Math NEON and related questions.

Hello,

I'm near completion on my sponsored math-neon project:
http://code.google.com/p/math-neon/
All the basic cmath-like functions are done, I'm adding matrix and
vector functions at the moment.

However I have a few questions:
1. Is it possible to produce a hardfp binary with CS 2009q3? I fail
when linking... it says something like "this is not a hardfp binary"
even though all my object files were compiled -mfloat-abi=hard....
2. I'm getting some strange performance on different kernels. I should
make it clear here that I'm using a Pandora Devboard, i lack the time
and a serial->10pin cord to setup my Beagleboard.... but the question
still applies (both are OMAP3+Angstrom). For instance, on the older
kernel my purely neon sinf is about 2x faster than cmath sinf, on the
newer kernel its ~5x faster. The 2nd value is what i would have
expected/hoped for....

You can see how I'm testing here: http://code.google.com/p/math-neon/source/browse/trunk/math_debug.c

From what i can deduce there's two possibilities: My testing routine
is broke (either kernel side or in my code) or the cmath on the older
kernel is already neon optimised (vfplite could not get that fast). If
someone could compile my project on a beagleboard (just compile+link
all files & libm) and post its console output it would be very
helpful. Otherwise any random idea's would be appreciated.

Cheers,

Hello,

I'm near completion on my sponsored math-neon project:
Google Code Archive - Long-term storage for Google Code Project Hosting.
All the basic cmath-like functions are done, I'm adding matrix and
vector functions at the moment.

However I have a few questions:
1. Is it possible to produce a hardfp binary with CS 2009q3? I fail
when linking... it says something like "this is not a hardfp binary"
even though all my object files were compiled -mfloat-abi=hard....
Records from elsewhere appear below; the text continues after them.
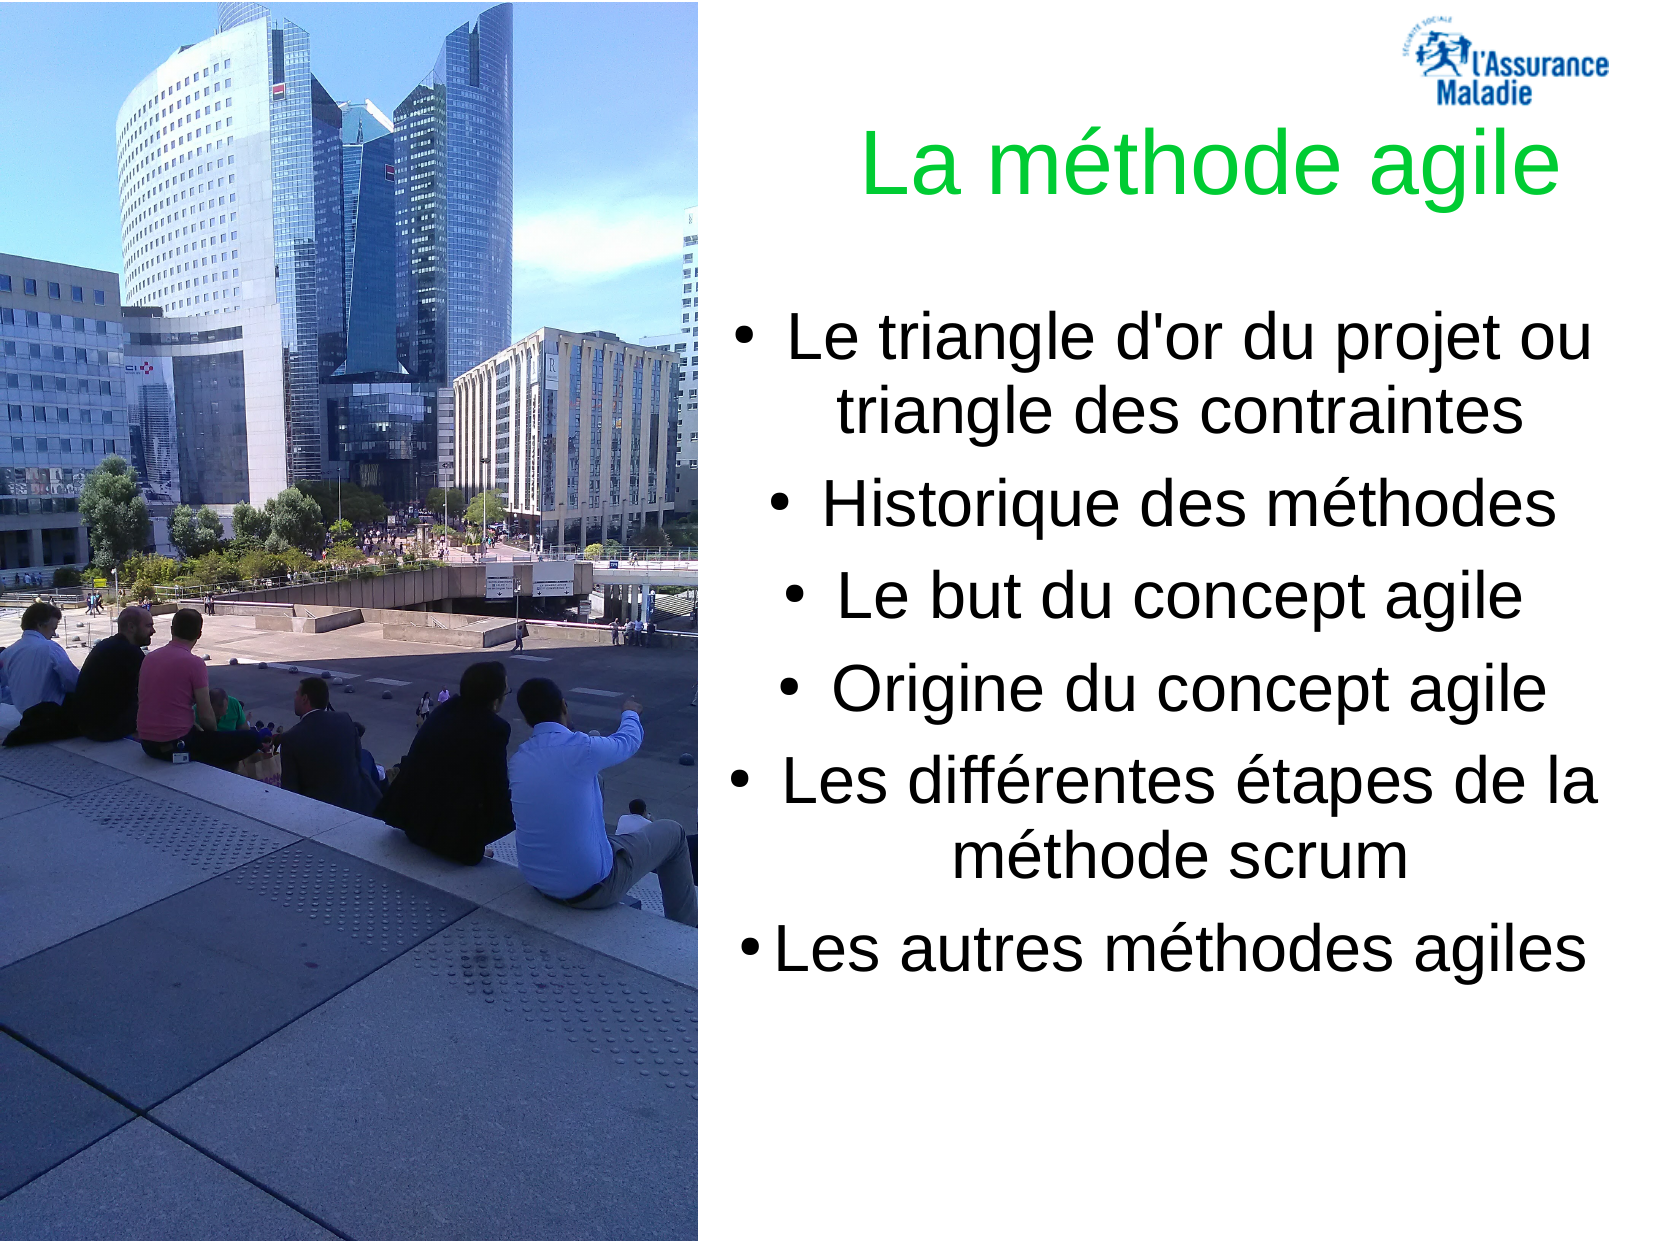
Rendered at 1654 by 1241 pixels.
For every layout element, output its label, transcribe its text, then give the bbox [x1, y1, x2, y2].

title La méthode agile [698, 59, 1654, 267]
subtitle Le triangle d'or du projet ou triangle des contraintes Historique des méthodes Le but du concept agile Origine du concept agile Les différentes étapes de la méthode scrum Les autres méthodes agiles [698, 206, 1630, 986]
picture [1381, 12, 1609, 107]
picture [0, 2, 698, 1241]
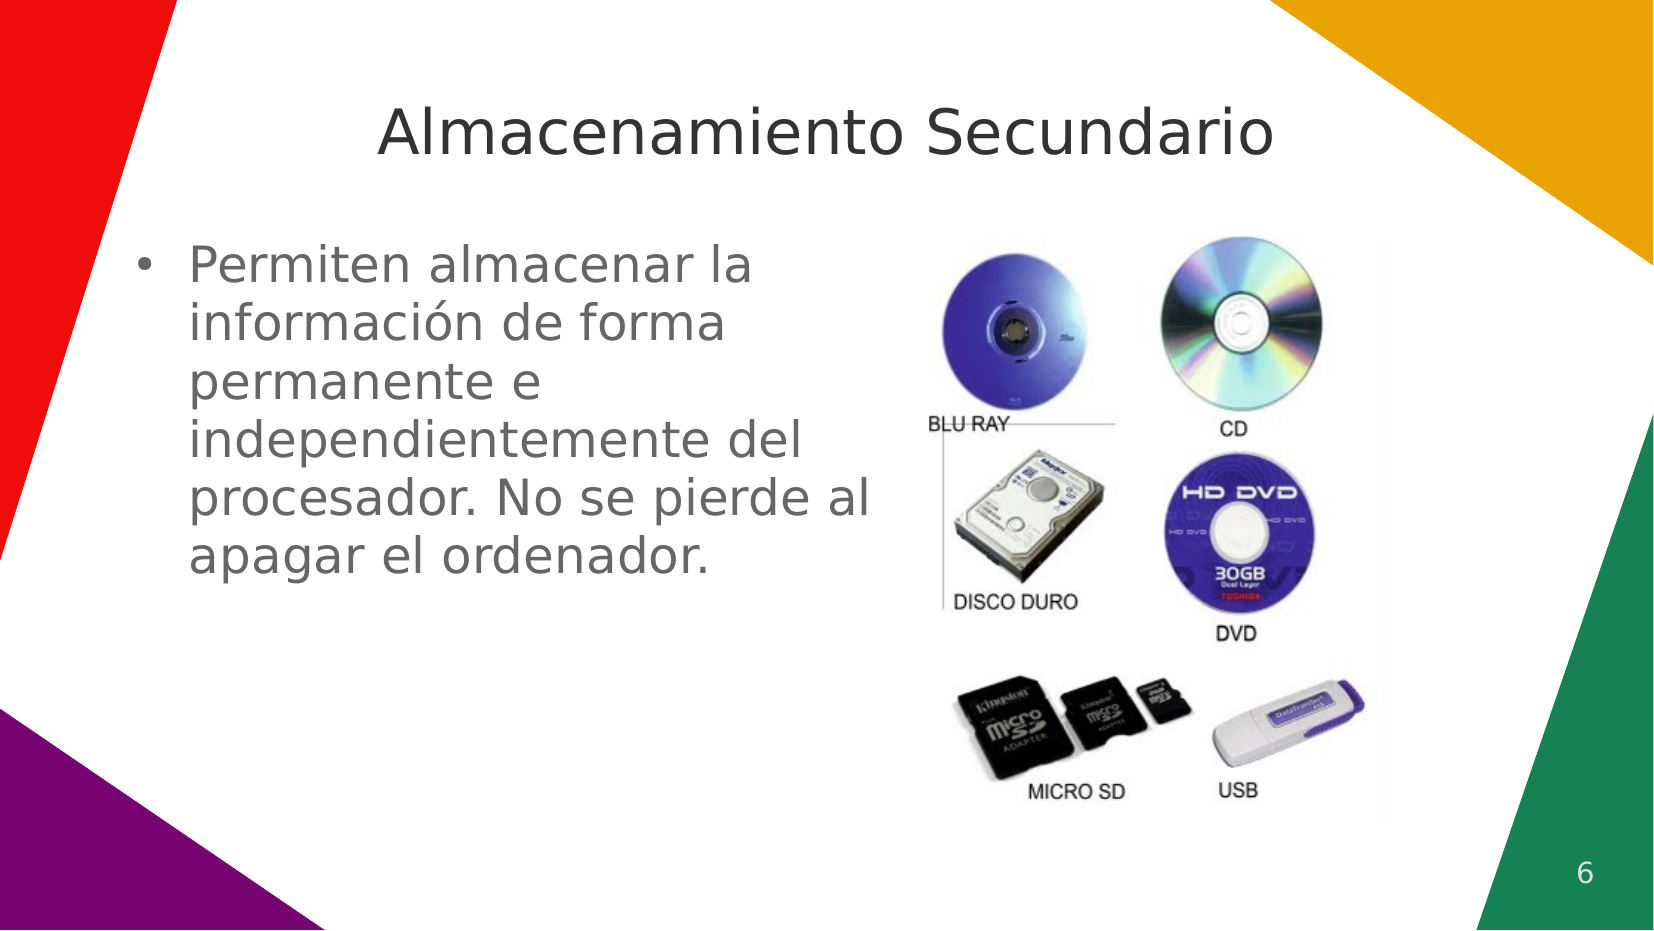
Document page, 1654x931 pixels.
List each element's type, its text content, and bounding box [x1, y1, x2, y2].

list Permiten almacenar la información de forma permanente e independientemente del procesador. No se pierde al apagar el ordenador. [118, 236, 928, 827]
title Almacenamiento Secundario [118, 59, 1536, 207]
picture [928, 236, 1388, 827]
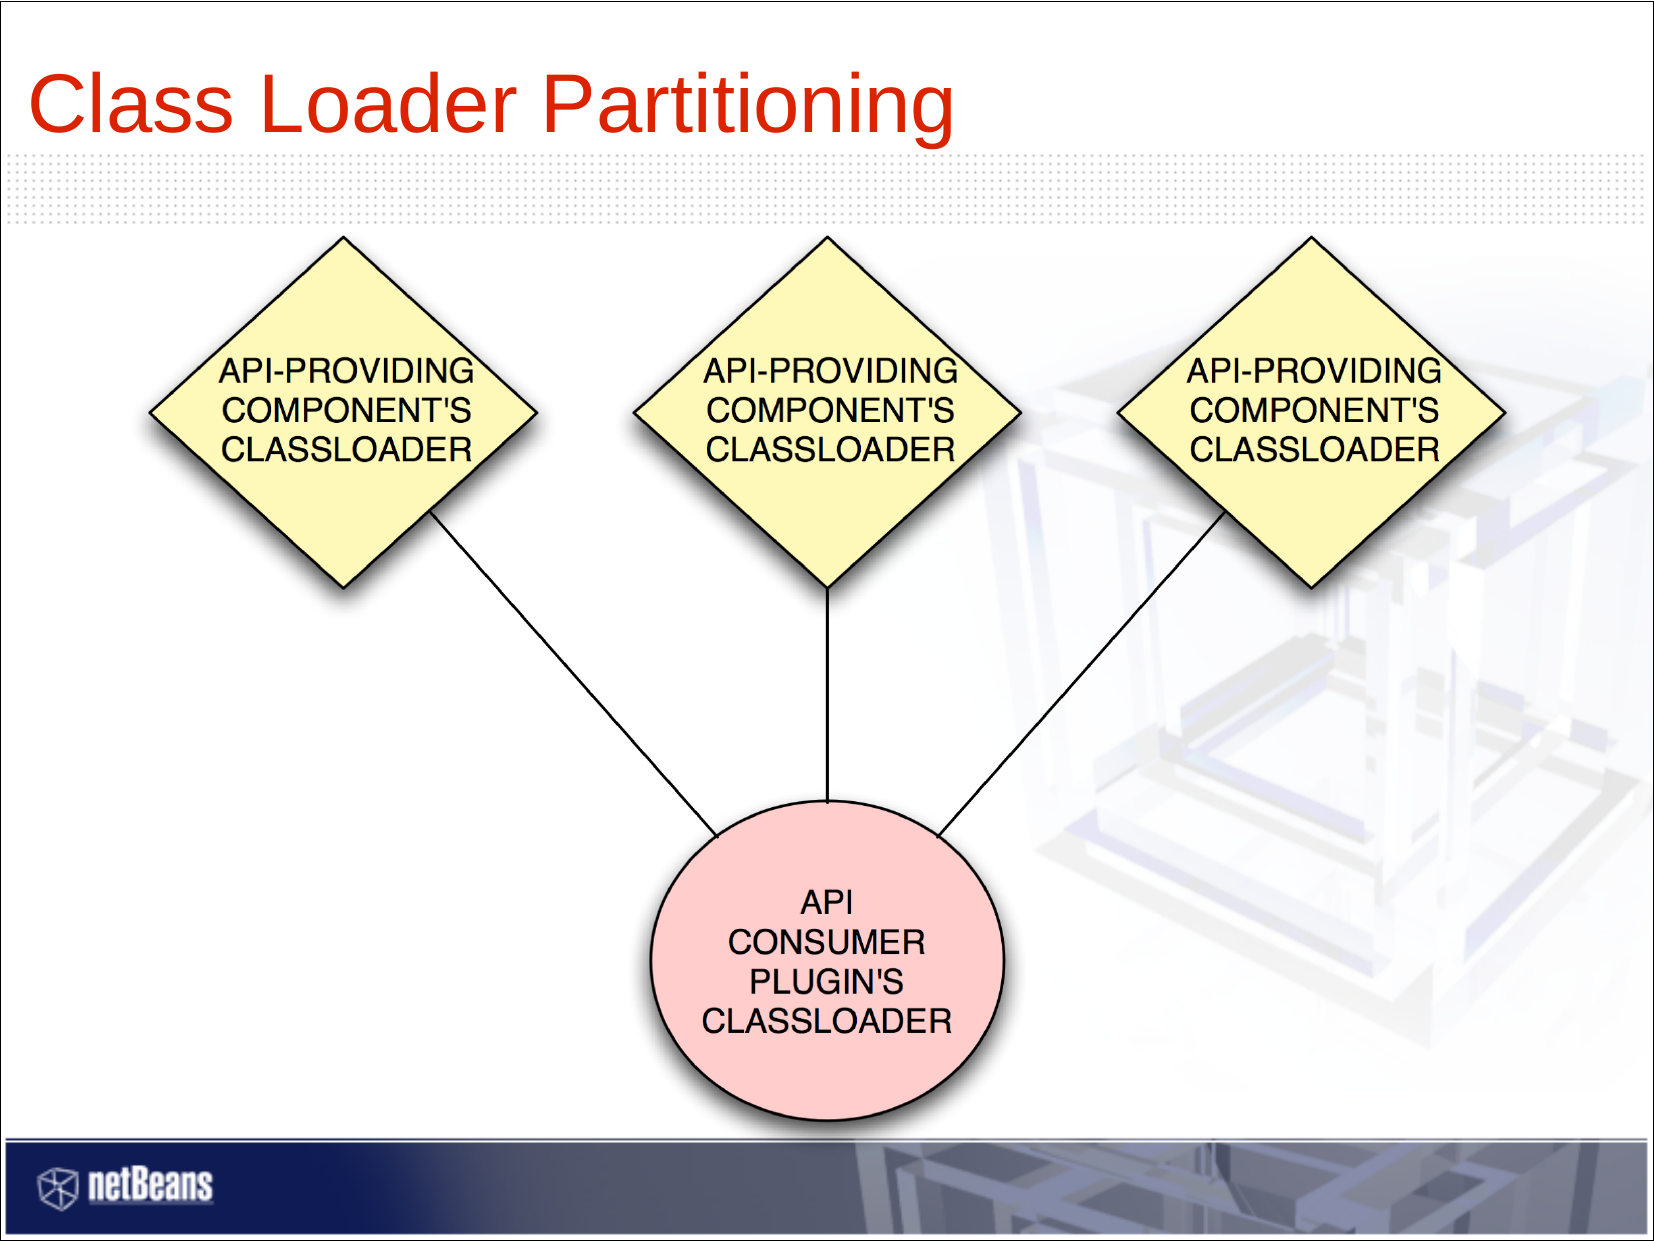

Including all the libraries that are implicitly linked?

2. I'm getting some strange performance on different kernels. I should
make it clear here that I'm using a Pandora Devboard, i lack the time
and a serial->10pin cord to setup my Beagleboard.... but the question
still applies (both are OMAP3+Angstrom). For instance, on the older
kernel my purely neon sinf is about 2x faster than cmath sinf, on the
newer kernel its ~5x faster. The 2nd value is what i would have
expected/hoped for....

You can see how I'm testing here: Google Code Archive - Long-term storage for Google Code Project Hosting.

From what i can deduce there's two possibilities: My testing routine
is broke (either kernel side or in my code) or the cmath on the older
kernel is already neon optimised (vfplite could not get that fast). If
someone could compile my project on a beagleboard (just compile+link
all files & libm) and post its console output it would be very
helpful. Otherwise any random idea's would be appreciated.

One random idea: perhaps the kernel interacts with the fast
mode settings.

BTW regarding speedup, why don't you instead measure time
on each kernel? This way you'd know whether cmath/libm is
faster or not depending on the kernel.

Laurent

Laurent Desnogues <laurent.desnogues@gmail.com> writes:

Hello,

I'm near completion on my sponsored math-neon project:
Google Code Archive - Long-term storage for Google Code Project Hosting.
All the basic cmath-like functions are done, I'm adding matrix and
vector functions at the moment.

However I have a few questions:
1. Is it possible to produce a hardfp binary with CS 2009q3? I fail
when linking... it says something like "this is not a hardfp binary"
even though all my object files were compiled -mfloat-abi=hard....

Including all the libraries that are implicitly linked?

I have managed to build a hardfp gcc+glibc, but it wasn't easy.
Unfortunately I don't remember exactly what I had to do.

2. I'm getting some strange performance on different kernels. I should
make it clear here that I'm using a Pandora Devboard, i lack the time
and a serial->10pin cord to setup my Beagleboard.... but the question
still applies (both are OMAP3+Angstrom). For instance, on the older
kernel my purely neon sinf is about 2x faster than cmath sinf, on the
newer kernel its ~5x faster. The 2nd value is what i would have
expected/hoped for....

You can see how I'm testing here: Google Code Archive - Long-term storage for Google Code Project Hosting.

From what i can deduce there's two possibilities: My testing routine
is broke (either kernel side or in my code) or the cmath on the older
kernel is already neon optimised (vfplite could not get that fast). If
someone could compile my project on a beagleboard (just compile+link
all files & libm) and post its console output it would be very
helpful. Otherwise any random idea's would be appreciated.

One random idea: perhaps the kernel interacts with the fast
mode settings.

I don't think so. The kernel does context save/restore, but not much
else.

BTW regarding speedup, why don't you instead measure time
on each kernel? This way you'd know whether cmath/libm is
faster or not depending on the kernel.

Yes, never change more than one thing at a time.